Engaging college leaders in creating communication principles and healthy practices
What
Selkirk College is committed to creating a culture of authentic leadership. To that end, they conducted a campus-wide Communication Audit Survey that revealed a variety of areas for improvement. In short, the survey revealed that there was a need for a common set of communication values reflected in and demonstrated consistently by leaders’ approaches/practices amongst their peers and with staff – thereby, embedding supportive behaviours as part of “the way we do business” here. At stake was the risk of merely responding to these results “as a problem to be fixed” when, in fact, they were a set of “symptoms” of larger, systemic influences.
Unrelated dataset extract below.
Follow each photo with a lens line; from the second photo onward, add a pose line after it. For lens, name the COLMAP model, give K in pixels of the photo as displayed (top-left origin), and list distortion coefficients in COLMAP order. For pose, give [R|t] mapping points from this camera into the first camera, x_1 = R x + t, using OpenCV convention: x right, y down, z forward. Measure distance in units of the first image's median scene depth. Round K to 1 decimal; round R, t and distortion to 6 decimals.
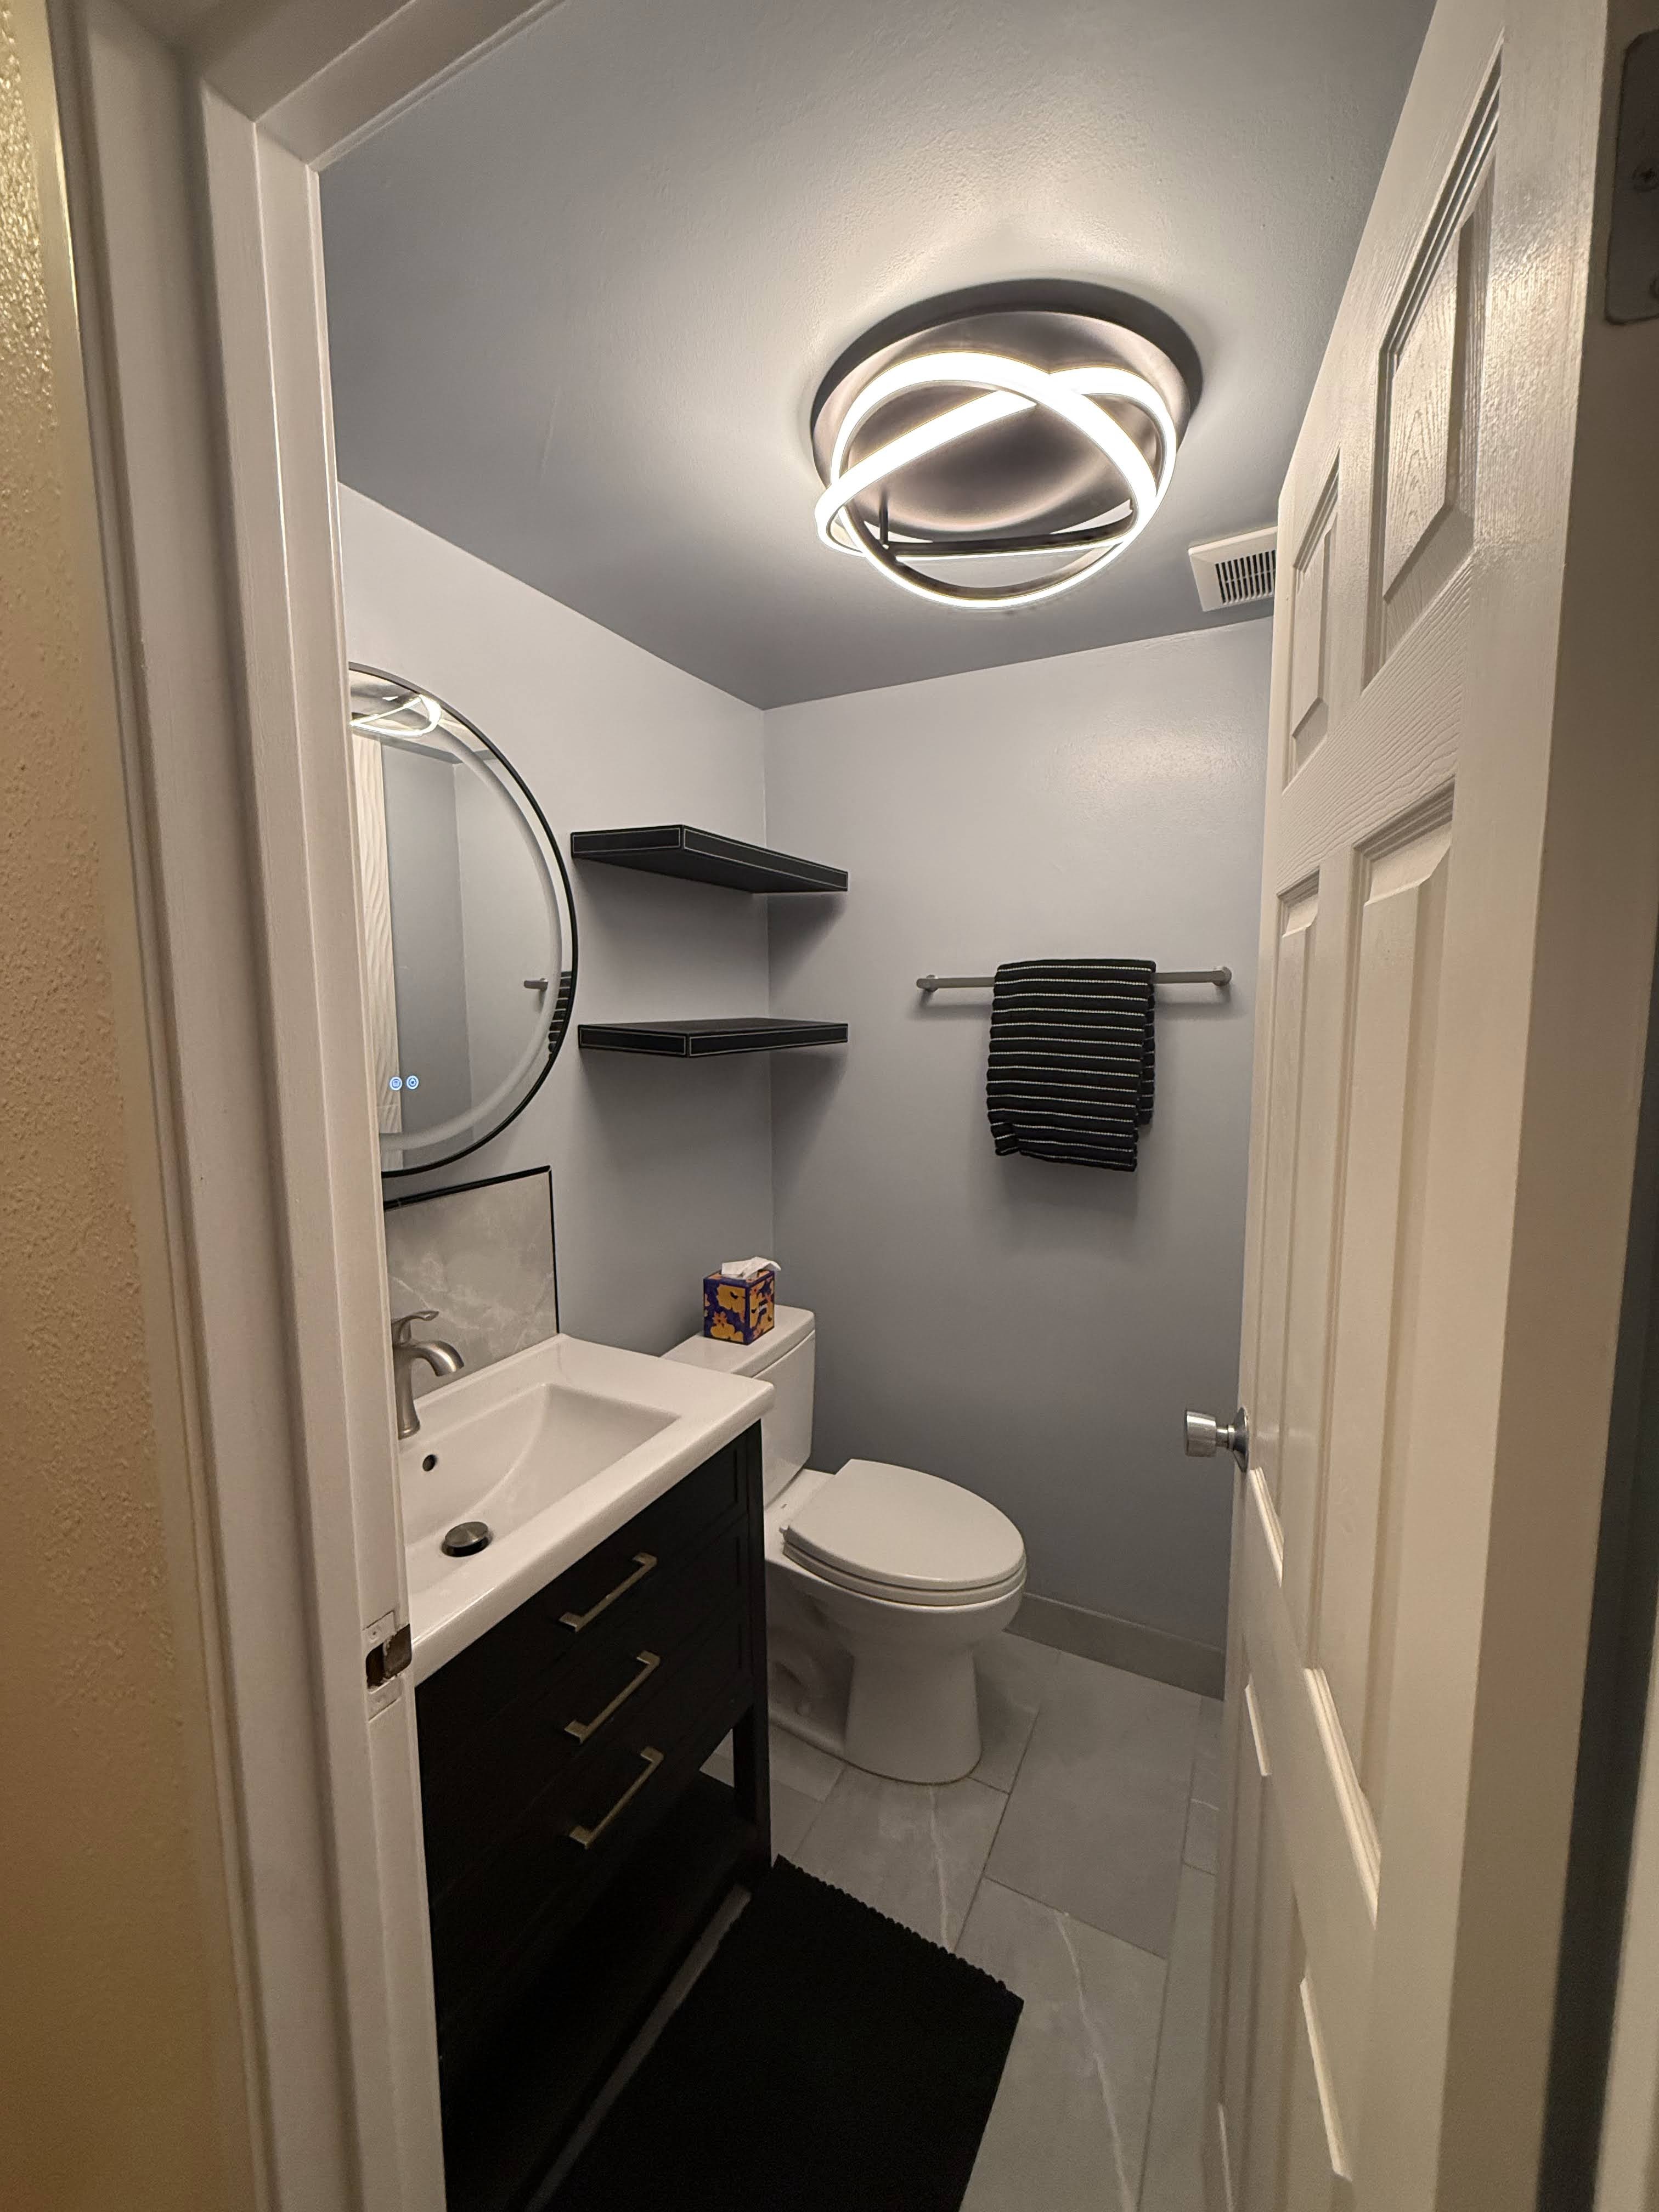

Such a survey reflected responses to a wide array of aspects connected to campus “communications” – structures, protocols, types – and the “expectations” that participants might have around each area. It was determined that attempting to respond to ALL elements was both unreasonable and unrealistic. Consequently, a more “strategic” approach was undertaken. Senior leaders chose to focus attention on a “high leverage” point – the one thing that, if changed, would likely effect improvement in all other aspect areas. They chose to invest in the following:
- engaging system-wide perspectives/assumptions on what defines and structures effective communication, expectations and practices – coming to a common ground of shared agreement and understanding on Guiding Principles….From such a shared understanding, leaders will be able to
- identify what is needed in their workplace environment in order to be a more effective communicator; what behaviours and structures will support success – ways of taking more responsibility for own behaviour and impact from communication interactions…Such conversations allowed participants to
- explore their respective experience of day-to-day communication interactions from their unique place/position in the greater organizational system – offering their unique points of view “as information” from which the system as a whole can become informed and learn from itself.
How
The initial work focused simply on how the survey results might be interpreted differently by different departments across the campus — revealing common ground perspectives that were not realized before. These influences directly affected how individual leaders reacted to the survey data, how it shaped their respective thinking about what should be done, and how important it was to have collective “conversations” across departments in order to establish a shared understanding within their diversity. This work also addressed some of the core enablers and inhibitors to becoming more effective communicators.
Impact
The outcomes from this initiative were carried forward within each school and department by engaging staff to build upon their existing strengths while identifying their own unique (cultural) approaches to upholding the identified communication principles and practices within and across schools and departments.